In the material below, find the line containing "Y4216400D01*" and the line containing "X5803957Y3555951D01*", then reproduce exactly both of them and every line between, and nothing else.

Material for the task Start Marker

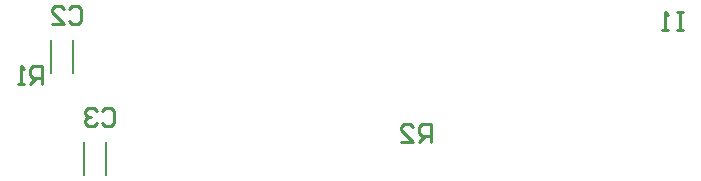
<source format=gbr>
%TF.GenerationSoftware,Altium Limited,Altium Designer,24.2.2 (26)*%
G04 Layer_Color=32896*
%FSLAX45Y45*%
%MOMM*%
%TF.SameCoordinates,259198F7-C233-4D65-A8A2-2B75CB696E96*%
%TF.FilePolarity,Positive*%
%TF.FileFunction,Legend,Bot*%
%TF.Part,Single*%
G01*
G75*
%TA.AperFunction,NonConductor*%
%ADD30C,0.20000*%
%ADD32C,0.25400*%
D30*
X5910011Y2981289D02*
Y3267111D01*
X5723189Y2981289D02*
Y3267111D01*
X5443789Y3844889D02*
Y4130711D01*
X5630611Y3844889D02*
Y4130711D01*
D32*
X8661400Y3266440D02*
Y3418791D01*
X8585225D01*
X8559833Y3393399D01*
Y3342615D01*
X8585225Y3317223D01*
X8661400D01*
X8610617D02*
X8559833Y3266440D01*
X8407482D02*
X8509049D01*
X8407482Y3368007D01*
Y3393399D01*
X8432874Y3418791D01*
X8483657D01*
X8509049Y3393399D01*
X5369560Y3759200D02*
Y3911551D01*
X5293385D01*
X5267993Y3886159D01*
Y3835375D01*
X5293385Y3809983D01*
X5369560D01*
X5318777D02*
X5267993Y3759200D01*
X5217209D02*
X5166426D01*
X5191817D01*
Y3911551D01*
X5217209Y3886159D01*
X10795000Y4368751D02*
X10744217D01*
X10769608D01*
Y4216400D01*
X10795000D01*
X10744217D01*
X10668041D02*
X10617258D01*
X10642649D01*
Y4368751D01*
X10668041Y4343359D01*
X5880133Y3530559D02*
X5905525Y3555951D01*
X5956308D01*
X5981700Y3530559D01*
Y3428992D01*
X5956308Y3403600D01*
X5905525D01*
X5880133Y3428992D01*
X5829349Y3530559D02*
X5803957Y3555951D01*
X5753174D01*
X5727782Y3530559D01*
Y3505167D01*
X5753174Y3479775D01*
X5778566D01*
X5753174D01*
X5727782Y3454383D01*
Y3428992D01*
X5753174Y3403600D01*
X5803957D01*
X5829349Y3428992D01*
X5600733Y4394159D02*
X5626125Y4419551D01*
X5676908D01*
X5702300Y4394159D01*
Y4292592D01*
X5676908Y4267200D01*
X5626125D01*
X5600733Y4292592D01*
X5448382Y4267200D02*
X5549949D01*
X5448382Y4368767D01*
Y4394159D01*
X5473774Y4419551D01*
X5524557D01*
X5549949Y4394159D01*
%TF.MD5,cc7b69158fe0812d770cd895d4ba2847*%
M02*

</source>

Material for the task End Marker
Material for the task Start Marker

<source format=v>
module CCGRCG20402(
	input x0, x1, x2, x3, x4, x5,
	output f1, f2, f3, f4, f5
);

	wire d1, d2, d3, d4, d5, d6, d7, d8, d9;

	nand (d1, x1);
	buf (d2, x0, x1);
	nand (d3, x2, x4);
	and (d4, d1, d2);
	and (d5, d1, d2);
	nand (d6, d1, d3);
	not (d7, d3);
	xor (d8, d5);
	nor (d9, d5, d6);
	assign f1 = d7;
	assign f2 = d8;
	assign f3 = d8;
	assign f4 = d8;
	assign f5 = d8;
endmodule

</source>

Material for the task End Marker

Task result:
Y4216400D01*
X10795000D01*
X10744217D01*
X10668041D02*
X10617258D01*
X10642649D01*
Y4368751D01*
X10668041Y4343359D01*
X5880133Y3530559D02*
X5905525Y3555951D01*
X5956308D01*
X5981700Y3530559D01*
Y3428992D01*
X5956308Y3403600D01*
X5905525D01*
X5880133Y3428992D01*
X5829349Y3530559D02*
X5803957Y3555951D01*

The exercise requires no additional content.